Genome-wide identification of fitness factors in seawater for Edwardsiella piscicida

Abstract

Marine pathogens are transmitted from one host to another through seawater. Therefore, it is important for marine pathogens to maintain survival or growth in seawater. However, little is known about how marine pathogens adapt to living in seawater environments. Here, transposon insertion sequencing was performed to explore the genetic determinants of Edwardsiella piscicida survival in seawater at 16 and 28°C. Seventy-one mutants with mutations mainly in metabolism-, transportation-, and type III secretion system (T3SS)-related genes showed significantly increased or impaired fitness in 16°C water. In 28°C seawater, 63 genes associated with transcription and translation, as well as energy production and conversion, were essential for optimal survival of the bacterium. In particular, 11 T3SS-linked mutants displayed enhanced fitness in 16°C seawater but not in 28°C seawater.
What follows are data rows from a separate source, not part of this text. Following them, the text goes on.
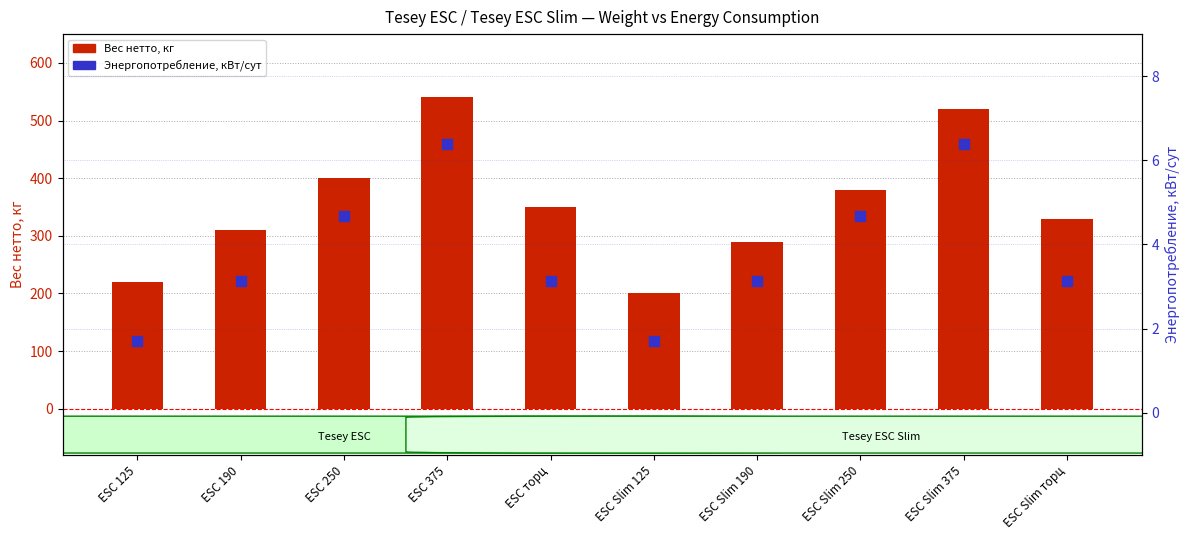

At which category is the sum across all series the highest?

ESC 375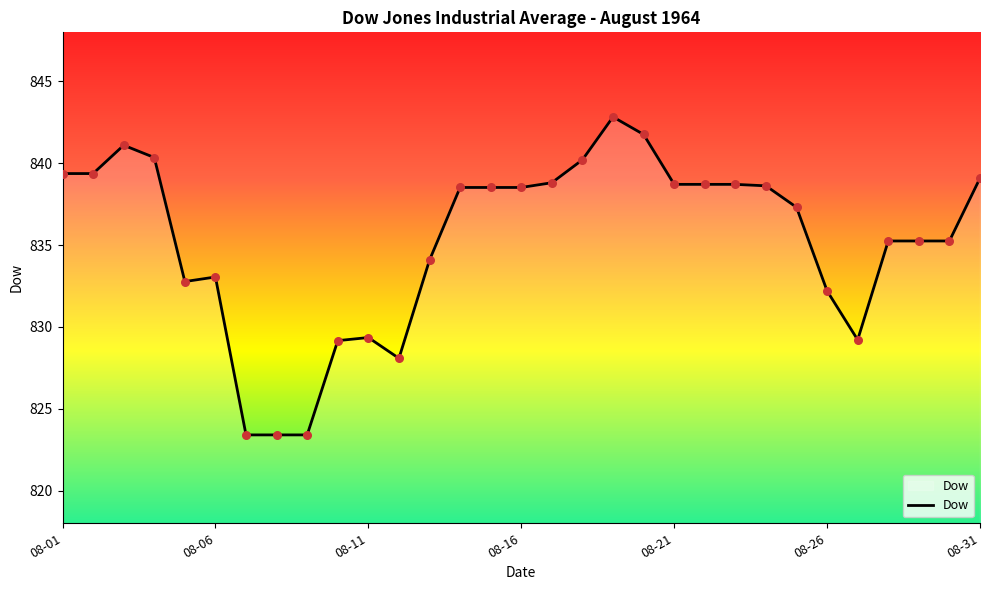

What is the difference between the maximum and minimum values?

19.4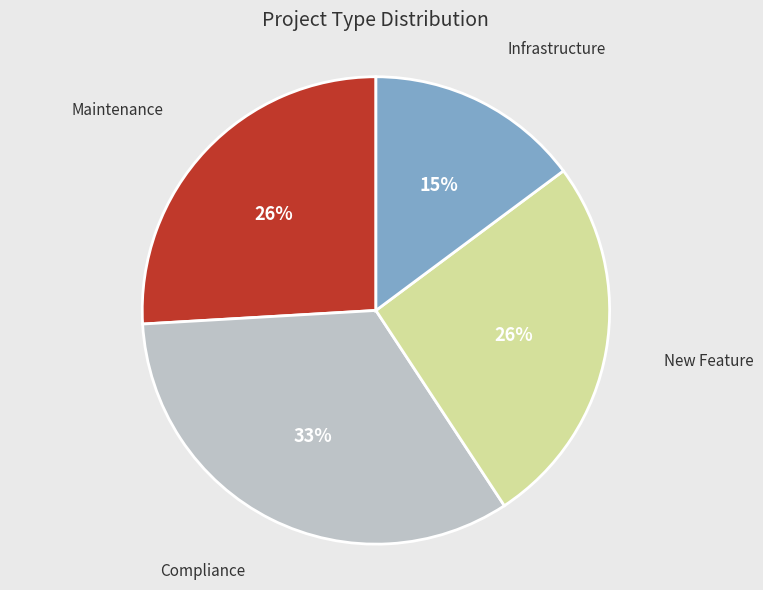

The Maintenance slice represents 37% of the pie. True or false?

False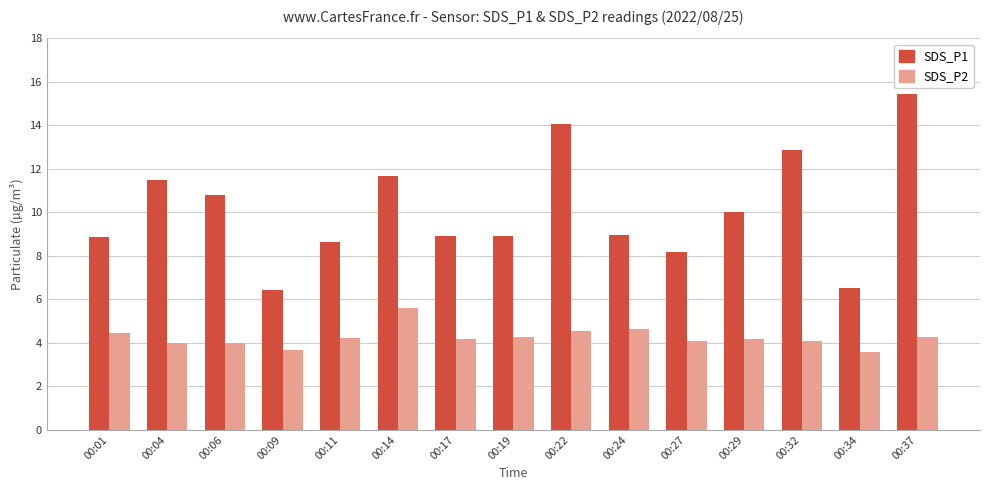

How many groups of bars are there?

15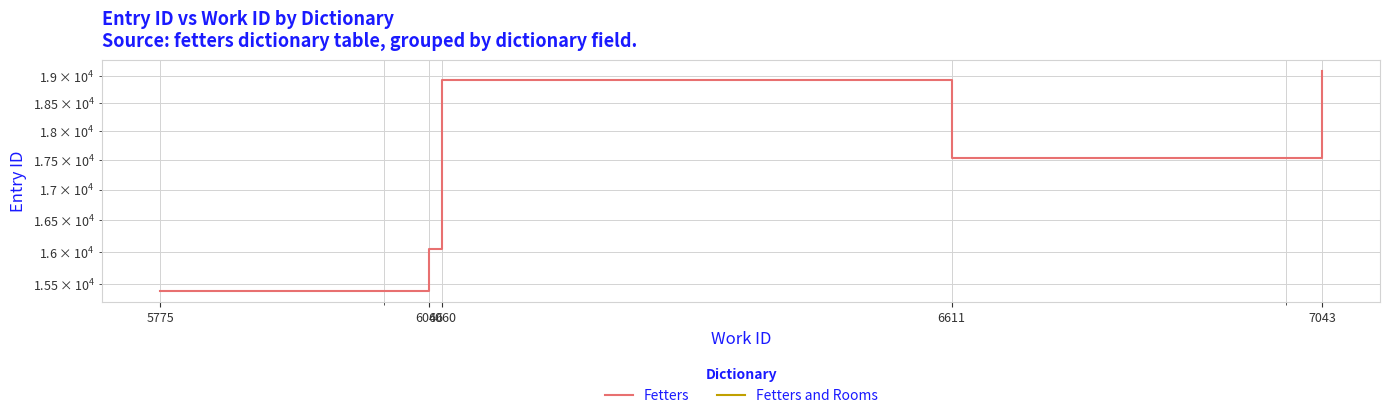

How many points are higher than both their immediate neighbors (excluding endpoints)?

1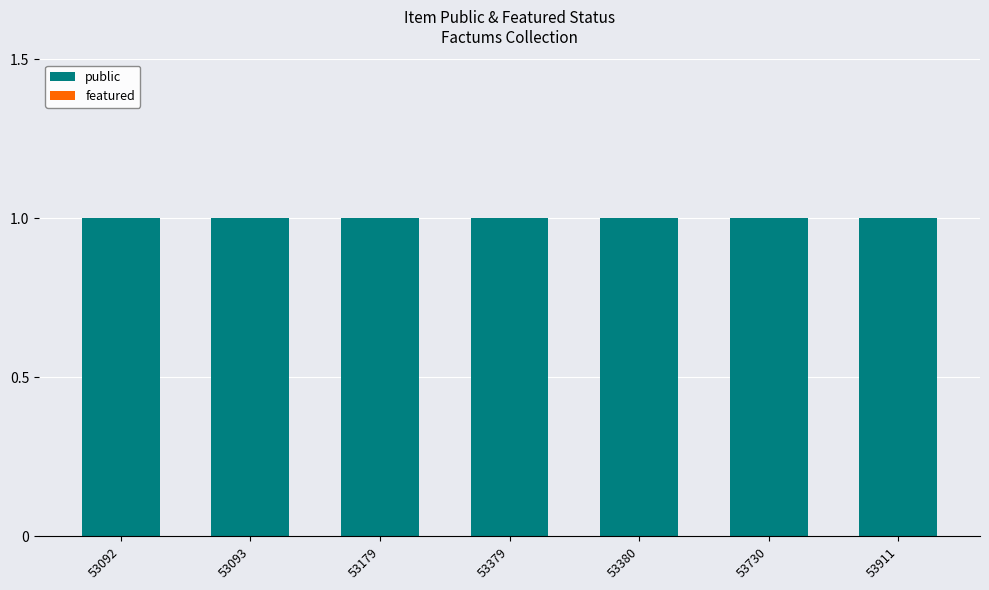

What is the sum of all public values?

7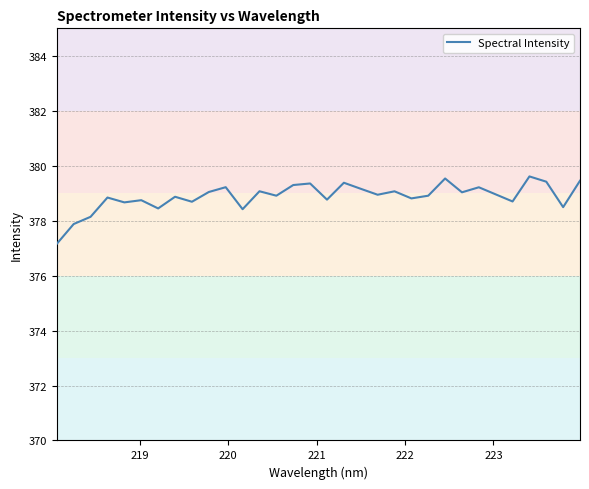

What is the difference between the maximum and minimum values?

2.5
In addition, 13 genes associated with oxidative phosphorylation and 4 genes related to ubiquinone synthesis were identified for survival in 28°C seawater but not in 16°C seawater, which suggests that electron transmission and energy-producing aerobic respiration chain factors are indispensable for E. piscicida to maintain survival in higher-temperature seawater. In conclusion, we defined genes and processes related to metabolism and virulence that operate in E. piscicida to facilitate survival in low- and high-temperature seawater, which may underlie the infection outbreak mechanisms of E. piscicida and facilitate the development of improved vaccines against marine pathogens.